2. Fallback Threshold. The final rule creates a fallback threshold that allows for products meeting a 55 percent domestic content threshold to qualify as domestic products until one year after the increase to the 75 percent threshold in 2029 under certain circumstances, which include the unavailability of such products or the unreasonable cost of such products.8 This fallback mechanism will “help prevent scheduled increases in the content threshold from taking work away from domestic suppliers who are actively adjusting their supply chains” and “avoid unintentionally raising the foreign content . . . through increased use of waivers while domestic suppliers adjust.”9

This fallback threshold only applies to:

  • “[C]onstruction material that does not consist wholly or predominantly of iron and steel or a combination of both and that are not commercially available off-the-shelf (COTS) items” and
  • “[E]nd products that do not consist wholly or predominantly of iron or steel or a combination of both and that are not COTS items.”10

The final rule provides the example that “if a domestic end product that exceeds the 60 percent domestic content threshold is determined to be of unreasonable cost after application of the price preference, then for evaluation purposes the Government will treat an end product that is manufactured in the United States and exceeds 55 percent domestic content, but not 60 percent domestic content, as a domestic end product.”11

3. Enhanced Price Preferences.
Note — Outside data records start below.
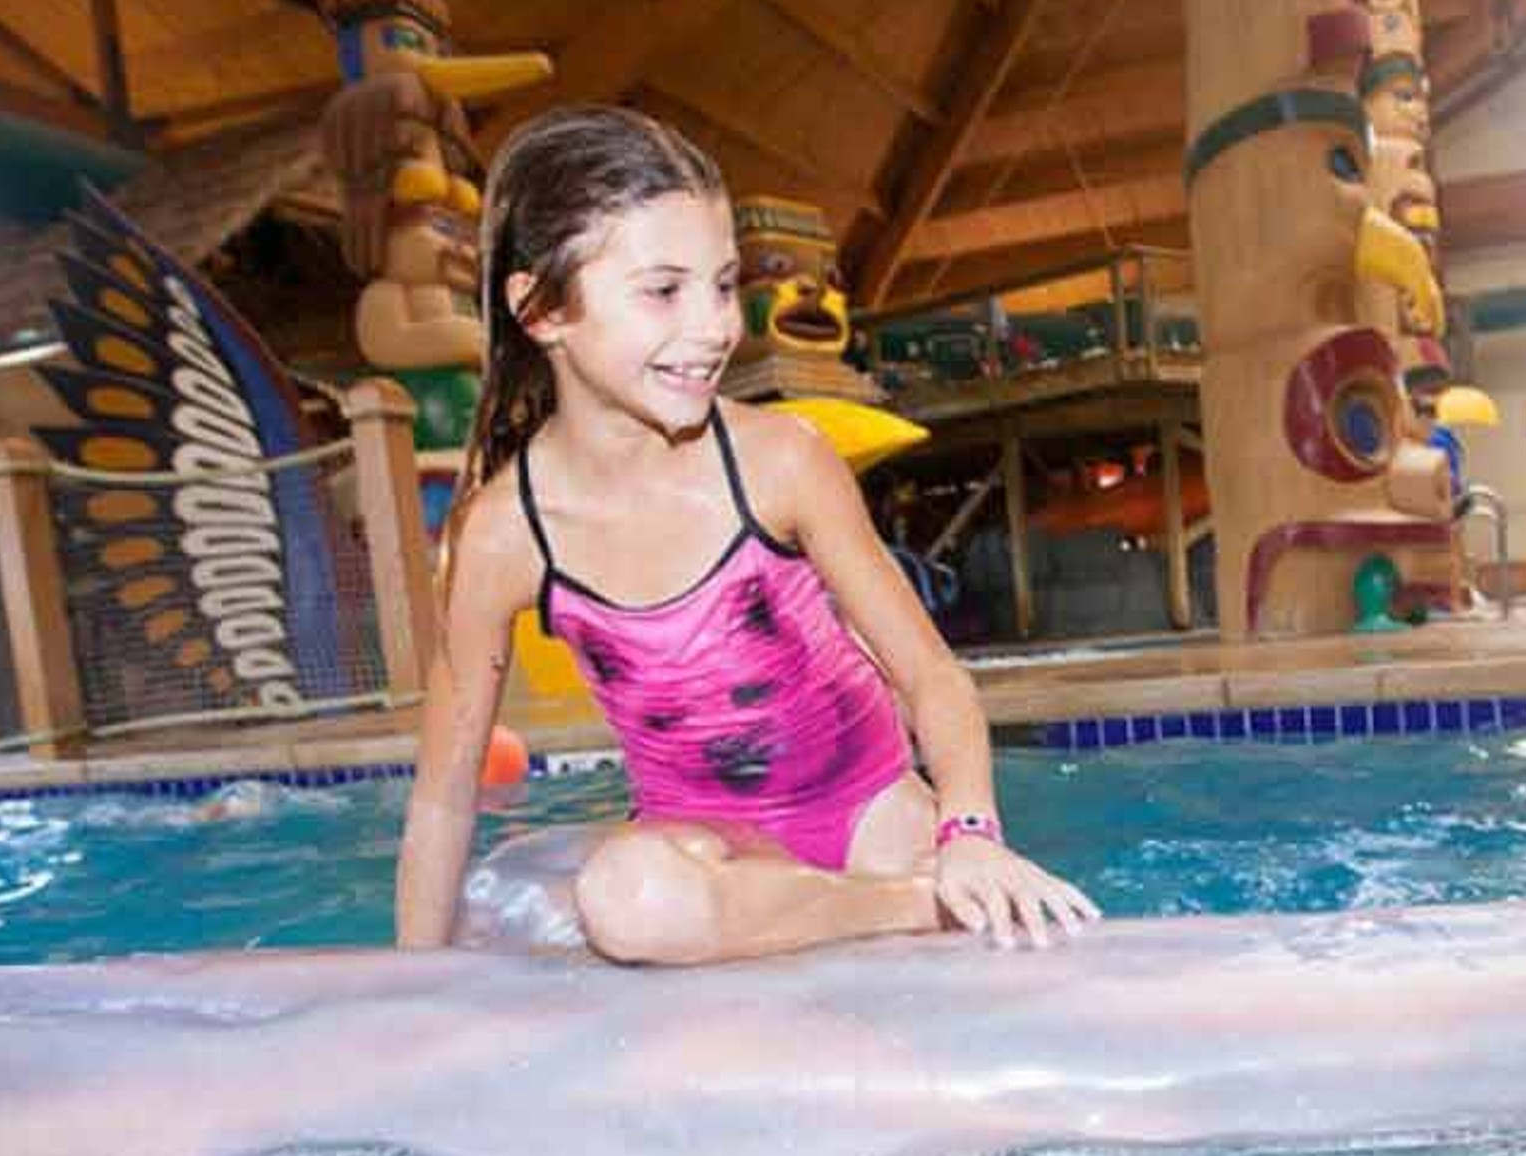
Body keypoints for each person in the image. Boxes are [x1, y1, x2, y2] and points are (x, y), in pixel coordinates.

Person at [395, 106, 1099, 964]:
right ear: (541, 310)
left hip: (872, 815)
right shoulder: (506, 534)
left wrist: (971, 830)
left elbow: (930, 675)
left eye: (723, 285)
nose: (715, 327)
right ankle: (906, 910)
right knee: (629, 901)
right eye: (664, 291)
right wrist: (414, 989)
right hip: (709, 853)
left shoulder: (779, 463)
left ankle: (904, 896)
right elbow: (442, 795)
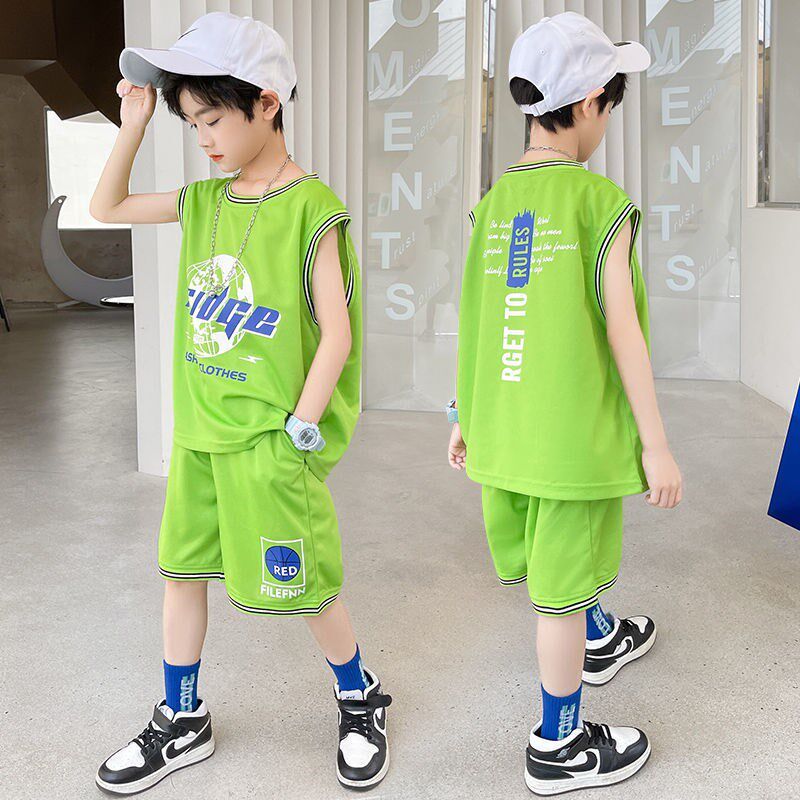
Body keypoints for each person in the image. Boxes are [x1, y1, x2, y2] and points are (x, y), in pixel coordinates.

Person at [90, 12, 390, 794]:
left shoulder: (312, 207)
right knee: (182, 574)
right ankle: (181, 716)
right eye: (192, 124)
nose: (204, 139)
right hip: (200, 435)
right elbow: (108, 206)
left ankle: (360, 696)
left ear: (266, 103)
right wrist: (134, 124)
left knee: (306, 582)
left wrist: (299, 429)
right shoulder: (204, 201)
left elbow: (337, 335)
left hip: (268, 441)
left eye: (213, 119)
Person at [447, 12, 682, 795]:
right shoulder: (597, 201)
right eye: (609, 105)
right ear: (586, 102)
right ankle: (560, 743)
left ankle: (601, 635)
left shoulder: (490, 205)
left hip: (502, 436)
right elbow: (624, 330)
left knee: (557, 567)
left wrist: (461, 412)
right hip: (569, 446)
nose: (606, 122)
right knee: (558, 593)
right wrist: (655, 444)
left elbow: (478, 317)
The final rule also creates a new framework for the application of an enhanced price preference for a domestic product that is considered a critical item or made up of critical components.12 The rule requires offerors to identify in their offer domestic end products that contain a critical component so that contracting officers can apply the higher price preferences when appropriate. The products that will receive a price preference will be determined in a separate rulemaking to allow time for the supply chain review and trade pact waiver review to be completed first. Not all critical products identified through the supply chain review will necessarily qualify for the preference. The process for determining critical products will also determine the enhanced price preference for each critical item or end product with critical components.
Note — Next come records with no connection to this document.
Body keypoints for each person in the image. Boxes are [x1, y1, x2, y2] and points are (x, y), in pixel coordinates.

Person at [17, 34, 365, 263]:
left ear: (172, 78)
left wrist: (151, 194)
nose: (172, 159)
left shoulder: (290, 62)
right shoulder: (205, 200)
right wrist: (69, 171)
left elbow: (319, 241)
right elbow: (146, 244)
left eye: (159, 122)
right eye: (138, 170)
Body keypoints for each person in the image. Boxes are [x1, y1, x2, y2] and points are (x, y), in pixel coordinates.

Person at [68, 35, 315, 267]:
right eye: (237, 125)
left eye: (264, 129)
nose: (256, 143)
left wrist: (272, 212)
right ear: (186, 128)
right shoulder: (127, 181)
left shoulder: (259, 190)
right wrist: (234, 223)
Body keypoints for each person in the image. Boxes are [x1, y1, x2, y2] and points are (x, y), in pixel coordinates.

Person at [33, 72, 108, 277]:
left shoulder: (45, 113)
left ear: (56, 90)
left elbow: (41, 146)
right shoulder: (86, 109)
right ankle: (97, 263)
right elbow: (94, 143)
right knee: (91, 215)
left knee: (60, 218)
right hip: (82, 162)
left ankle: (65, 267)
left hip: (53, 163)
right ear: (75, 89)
4. Applicability to Contracts at or below the Simplified Acquisition Threshold and to Commercial Products. The final rule modifies existing clauses—which will continue to apply, or not apply, as they did prior to the final rule—to acquisitions at or below the simplified acquisition threshold (SAT) and to acquisitions for commercial and commercially available off-the-shelf (COTS) items.13

Post-Award Reporting Requirement Deferred. The final rule does not include the post-award reporting requirements that the proposed rule contained requiring contractors to report the specific amount of domestic content in critical end products and construction material. Instead, the FAR Council deferred this requirement and will include it in a subsequent rulemaking that will also establish the list of critical items and critical components at FAR 25.105.14

COTS Waiver.

The final rule continues to exclude COTS items from the domestic content threshold test except for those items involving iron and steel.15

Impact to Contractors.

It is important for federal contractors to understand the final rule’s changes to the BAA requirements. Contractors must start analyzing their supply chain and make the necessary adjustments to achieve the increased domestic content threshold prior to October 25, 2022, in order to be ready for future contracting opportunities with the federal government. In addition, contractors should review their BAA-compliance programs. Although an exception exists to apply an alternate threshold test, contractors should not assume the benefit of this test as the non-delegable authority to implement the test is reserved to an agency’s senior procurement executive.